A song by rapper YG released in 2014 called "Meet The Flockers" has apparently been pulled from YouTube and from several streaming services over anti-Chinese lyrics.
"YouTube took down 'Meet The Flockers'. The woke s**theads are winning," wrote No Jumper podcast host Adam22.
The song previously faced controversy over the same issue in 2016.
"Removed from streaming services too. Wow", he added, noting that "If the Republicans had 'Cop Killer' or 'F**k The Police' removed from shelves 30 years ago we would have all agreed it was wrong. But now woke YouTube employees get to decide what hip hop history gets to stay and what gets erased. It’s a terrifying sign of the times."
As of the time of this report, the song has been removed from YouTube, and the song is no longer available on Spotify and iTunes, where a search for the track only shows links to its creator, YG.

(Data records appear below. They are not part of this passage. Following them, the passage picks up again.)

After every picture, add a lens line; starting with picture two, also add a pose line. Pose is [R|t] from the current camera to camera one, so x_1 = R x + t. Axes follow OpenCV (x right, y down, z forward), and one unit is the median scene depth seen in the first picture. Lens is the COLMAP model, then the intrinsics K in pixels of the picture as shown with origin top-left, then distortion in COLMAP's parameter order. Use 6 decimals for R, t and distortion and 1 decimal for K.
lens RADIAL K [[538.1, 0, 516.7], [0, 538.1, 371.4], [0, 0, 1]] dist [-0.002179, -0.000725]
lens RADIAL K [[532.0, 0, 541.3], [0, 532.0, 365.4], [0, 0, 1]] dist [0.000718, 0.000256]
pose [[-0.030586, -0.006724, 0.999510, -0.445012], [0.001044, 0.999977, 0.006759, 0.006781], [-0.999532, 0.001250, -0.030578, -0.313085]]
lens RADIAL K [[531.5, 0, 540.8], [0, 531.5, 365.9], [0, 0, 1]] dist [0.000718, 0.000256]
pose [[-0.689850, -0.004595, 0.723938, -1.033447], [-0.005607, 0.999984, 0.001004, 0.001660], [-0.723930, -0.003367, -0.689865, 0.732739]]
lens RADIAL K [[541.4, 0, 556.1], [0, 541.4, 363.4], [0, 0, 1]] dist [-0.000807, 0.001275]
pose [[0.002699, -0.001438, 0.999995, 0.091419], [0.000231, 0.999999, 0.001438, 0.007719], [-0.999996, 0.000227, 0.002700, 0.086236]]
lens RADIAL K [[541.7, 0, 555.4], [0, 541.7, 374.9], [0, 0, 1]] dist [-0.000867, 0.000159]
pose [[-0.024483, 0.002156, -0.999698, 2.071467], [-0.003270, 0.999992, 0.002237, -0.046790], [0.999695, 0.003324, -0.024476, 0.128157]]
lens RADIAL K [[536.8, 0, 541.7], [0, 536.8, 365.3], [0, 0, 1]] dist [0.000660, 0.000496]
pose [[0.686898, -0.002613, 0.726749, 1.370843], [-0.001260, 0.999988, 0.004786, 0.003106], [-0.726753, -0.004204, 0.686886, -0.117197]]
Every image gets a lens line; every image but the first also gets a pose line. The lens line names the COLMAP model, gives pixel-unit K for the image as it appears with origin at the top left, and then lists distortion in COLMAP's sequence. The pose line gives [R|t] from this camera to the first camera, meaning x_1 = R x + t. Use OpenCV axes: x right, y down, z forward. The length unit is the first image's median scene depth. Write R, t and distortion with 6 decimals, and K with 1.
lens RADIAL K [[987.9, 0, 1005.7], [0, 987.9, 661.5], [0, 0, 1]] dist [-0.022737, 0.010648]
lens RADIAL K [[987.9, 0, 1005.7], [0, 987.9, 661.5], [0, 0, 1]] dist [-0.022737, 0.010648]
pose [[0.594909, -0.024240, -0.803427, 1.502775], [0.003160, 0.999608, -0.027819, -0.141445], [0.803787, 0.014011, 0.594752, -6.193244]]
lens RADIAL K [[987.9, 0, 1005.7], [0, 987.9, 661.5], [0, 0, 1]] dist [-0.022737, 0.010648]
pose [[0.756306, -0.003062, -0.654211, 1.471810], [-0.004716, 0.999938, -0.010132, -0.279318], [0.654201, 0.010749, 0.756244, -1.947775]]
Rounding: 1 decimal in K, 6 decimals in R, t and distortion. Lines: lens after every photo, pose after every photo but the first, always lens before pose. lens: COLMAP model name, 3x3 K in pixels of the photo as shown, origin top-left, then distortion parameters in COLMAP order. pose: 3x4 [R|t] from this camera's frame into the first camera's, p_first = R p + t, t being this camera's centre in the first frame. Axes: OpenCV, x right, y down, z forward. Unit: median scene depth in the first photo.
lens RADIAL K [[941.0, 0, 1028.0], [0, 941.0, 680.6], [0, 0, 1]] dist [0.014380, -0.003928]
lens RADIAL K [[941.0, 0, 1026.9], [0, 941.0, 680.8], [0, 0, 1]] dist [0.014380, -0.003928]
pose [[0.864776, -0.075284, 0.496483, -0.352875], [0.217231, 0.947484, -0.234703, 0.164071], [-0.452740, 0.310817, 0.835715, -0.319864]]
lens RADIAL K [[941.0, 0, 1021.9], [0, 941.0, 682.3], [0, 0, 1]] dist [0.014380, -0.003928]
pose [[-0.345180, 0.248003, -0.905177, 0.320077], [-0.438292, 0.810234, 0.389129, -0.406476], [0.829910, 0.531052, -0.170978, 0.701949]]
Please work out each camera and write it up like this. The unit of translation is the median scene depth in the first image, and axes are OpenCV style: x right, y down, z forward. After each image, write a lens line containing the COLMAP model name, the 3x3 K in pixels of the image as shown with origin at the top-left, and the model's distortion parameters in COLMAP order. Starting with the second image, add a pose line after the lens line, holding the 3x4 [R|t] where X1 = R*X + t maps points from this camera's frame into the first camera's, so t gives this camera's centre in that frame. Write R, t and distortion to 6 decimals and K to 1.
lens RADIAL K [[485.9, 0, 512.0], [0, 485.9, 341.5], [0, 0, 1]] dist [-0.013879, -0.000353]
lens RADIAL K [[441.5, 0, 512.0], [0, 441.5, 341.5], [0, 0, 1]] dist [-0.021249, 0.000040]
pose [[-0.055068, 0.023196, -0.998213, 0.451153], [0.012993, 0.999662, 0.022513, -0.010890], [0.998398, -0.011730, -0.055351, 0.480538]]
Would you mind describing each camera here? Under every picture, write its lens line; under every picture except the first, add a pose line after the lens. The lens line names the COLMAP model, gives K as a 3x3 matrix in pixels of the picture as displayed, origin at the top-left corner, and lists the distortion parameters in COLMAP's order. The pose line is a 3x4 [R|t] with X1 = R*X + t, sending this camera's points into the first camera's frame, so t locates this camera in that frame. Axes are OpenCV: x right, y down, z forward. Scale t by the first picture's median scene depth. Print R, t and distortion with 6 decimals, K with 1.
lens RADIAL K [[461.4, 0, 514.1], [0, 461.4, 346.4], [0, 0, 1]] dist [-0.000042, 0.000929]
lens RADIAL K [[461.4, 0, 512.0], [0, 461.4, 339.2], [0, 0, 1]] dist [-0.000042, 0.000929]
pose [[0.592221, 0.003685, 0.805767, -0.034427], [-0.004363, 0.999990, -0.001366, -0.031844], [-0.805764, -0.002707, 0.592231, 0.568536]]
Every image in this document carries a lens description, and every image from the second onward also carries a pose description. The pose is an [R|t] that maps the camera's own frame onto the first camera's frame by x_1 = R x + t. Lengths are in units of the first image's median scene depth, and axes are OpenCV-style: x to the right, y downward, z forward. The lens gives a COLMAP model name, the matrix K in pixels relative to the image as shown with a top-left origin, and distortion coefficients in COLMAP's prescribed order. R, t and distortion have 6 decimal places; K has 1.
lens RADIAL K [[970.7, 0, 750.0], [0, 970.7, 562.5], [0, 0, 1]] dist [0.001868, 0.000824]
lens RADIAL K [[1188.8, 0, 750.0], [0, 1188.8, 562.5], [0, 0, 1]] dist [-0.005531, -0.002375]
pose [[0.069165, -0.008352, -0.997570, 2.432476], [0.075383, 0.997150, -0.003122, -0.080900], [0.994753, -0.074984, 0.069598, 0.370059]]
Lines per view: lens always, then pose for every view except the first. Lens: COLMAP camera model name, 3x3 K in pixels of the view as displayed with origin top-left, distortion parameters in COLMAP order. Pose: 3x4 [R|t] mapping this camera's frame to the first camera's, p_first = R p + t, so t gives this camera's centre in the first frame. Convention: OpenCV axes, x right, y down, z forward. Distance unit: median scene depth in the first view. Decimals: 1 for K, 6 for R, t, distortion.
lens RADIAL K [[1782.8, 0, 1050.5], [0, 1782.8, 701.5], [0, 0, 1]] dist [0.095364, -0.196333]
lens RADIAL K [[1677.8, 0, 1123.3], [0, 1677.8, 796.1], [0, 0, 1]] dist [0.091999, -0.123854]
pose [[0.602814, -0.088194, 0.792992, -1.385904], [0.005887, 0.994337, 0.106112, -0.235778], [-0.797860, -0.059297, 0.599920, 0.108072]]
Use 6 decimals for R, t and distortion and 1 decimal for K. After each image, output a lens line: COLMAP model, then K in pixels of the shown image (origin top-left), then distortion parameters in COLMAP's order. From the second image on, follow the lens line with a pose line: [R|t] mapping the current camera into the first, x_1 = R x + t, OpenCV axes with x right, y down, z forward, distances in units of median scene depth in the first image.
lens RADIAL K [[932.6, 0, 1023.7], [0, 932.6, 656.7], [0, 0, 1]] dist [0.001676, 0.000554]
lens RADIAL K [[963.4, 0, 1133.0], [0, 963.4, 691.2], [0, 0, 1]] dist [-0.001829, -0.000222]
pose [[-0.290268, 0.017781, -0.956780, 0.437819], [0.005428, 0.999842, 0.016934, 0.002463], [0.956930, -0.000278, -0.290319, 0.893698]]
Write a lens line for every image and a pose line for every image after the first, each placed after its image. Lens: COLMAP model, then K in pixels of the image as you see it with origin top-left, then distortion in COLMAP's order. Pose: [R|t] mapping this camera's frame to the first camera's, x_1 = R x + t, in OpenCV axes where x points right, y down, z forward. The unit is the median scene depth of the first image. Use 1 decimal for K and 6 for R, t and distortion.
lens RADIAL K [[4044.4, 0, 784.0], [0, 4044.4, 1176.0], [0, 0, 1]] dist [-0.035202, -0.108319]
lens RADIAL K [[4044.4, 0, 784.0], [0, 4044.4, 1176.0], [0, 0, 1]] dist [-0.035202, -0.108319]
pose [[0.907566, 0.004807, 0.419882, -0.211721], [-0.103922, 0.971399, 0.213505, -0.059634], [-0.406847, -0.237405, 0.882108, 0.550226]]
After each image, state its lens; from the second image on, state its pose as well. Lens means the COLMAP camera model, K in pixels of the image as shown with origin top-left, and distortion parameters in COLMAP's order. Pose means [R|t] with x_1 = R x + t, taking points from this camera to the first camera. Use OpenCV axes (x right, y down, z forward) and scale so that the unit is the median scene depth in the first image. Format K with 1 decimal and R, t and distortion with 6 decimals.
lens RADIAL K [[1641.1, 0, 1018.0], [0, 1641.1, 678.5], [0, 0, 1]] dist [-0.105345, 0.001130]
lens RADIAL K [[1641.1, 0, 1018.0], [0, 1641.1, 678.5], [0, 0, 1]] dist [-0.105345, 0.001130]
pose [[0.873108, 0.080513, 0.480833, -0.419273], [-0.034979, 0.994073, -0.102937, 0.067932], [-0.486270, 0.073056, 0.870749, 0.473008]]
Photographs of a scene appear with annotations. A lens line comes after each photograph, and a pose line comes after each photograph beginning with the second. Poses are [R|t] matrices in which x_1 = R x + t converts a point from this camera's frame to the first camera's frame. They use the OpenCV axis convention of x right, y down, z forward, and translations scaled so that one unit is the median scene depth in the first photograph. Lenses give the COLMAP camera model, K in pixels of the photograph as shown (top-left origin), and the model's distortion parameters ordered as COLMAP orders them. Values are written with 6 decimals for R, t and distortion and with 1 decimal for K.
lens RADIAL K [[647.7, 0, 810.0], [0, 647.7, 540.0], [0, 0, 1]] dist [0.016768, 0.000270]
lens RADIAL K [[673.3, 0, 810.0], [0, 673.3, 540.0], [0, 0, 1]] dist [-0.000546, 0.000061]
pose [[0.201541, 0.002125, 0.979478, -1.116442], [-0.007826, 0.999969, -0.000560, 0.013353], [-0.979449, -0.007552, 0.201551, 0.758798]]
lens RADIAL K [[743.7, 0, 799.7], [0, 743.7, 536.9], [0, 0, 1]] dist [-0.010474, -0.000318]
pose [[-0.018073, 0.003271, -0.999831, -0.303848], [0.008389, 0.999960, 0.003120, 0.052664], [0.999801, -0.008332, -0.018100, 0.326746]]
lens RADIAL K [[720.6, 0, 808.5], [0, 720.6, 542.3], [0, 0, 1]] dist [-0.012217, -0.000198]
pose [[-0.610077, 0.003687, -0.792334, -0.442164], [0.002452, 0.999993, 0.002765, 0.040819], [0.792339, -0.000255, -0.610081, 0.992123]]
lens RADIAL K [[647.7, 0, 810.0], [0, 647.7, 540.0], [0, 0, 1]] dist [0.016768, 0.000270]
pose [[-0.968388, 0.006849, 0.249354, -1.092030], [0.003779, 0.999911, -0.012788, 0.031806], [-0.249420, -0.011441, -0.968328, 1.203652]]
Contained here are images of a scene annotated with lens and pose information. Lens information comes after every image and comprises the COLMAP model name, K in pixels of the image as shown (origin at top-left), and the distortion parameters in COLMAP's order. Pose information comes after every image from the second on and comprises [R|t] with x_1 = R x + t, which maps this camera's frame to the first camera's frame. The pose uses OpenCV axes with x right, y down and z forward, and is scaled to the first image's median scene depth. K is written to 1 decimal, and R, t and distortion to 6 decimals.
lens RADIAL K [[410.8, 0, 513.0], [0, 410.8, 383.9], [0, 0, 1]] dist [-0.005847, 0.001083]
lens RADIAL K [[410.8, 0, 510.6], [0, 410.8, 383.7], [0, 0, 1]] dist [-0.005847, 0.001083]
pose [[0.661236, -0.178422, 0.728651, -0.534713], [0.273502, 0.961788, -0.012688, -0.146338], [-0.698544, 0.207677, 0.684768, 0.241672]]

The song, despite its years of being distributed all over the world, has recently been deemed controversial, because it talks about targeting Chinese people for robbery because "they don't have bank accounts" (which would indicate monetary motivation, not racial hate).
The lyrics deemed "problematic" go as follows:
"First, you find a house and scope it out
Find a Chinese neighborhood, cause they don't believe in bank accounts
Second, you find a crew and a driver, someone ring the doorbell
And someone that ain't scared to do what it do
Third, you pull up at the spot
Park, watch, ring the doorbell and knock
Four, make sure nobody is home
They gone, okay it's on
Don't be scared, ni**a, you're in now."
Five days ago, according to Bloomberg, YouTube officials had made the opposite decision and released a statement explaining why they decided to leave the video up, over the objections of many staffers. The statement says, in part:
"We’ll start by saying we find this video to be highly offensive and understand it is painful for many to watch, including many in Trust & Safety and especially given the ongoing violence against the Asian community,” the statement reads. “One of the biggest challenges of working in Trust & Safety is that sometimes we have to leave up content we disagree with or find offensive."
YouTube went on to explain that they felt that this video should be exempt from their own hate speech guidelines, referencing the "Educational, Documentary, Scientific or Artistic" exception, or EDSA:
"While EDSA is not a free pass for any content, there are likely thousands of music videos that would otherwise violate policies including Sex & Nudity, Violent or Graphic Content and Hate Speech were it not for these sorts of EDSA exceptions,” the statement reads. “As a result, removing this video would have far-reaching implications for other musical content containing similarly violent or offensive lyrics, in genres ranging from rap to rock. While we debated this decision at length amongst our policy experts, we made the difficult decision to leave the video up to enforce our policy consistently and avoid setting a precedent that may lead to us having to remove a lot of other music on YouTube."
YouTube stated the company "has an open culture and employees are encouraged to share their views, even when they disagree with a decision," adding that the company will "continue this dialogue as part of our ongoing work to balance openness with protecting the YouTube community at large."
Despite their previous statement, the song has now been removed.
No word has been made available on whether further music and art on YouTube, past or present, will now be subject to being taken down.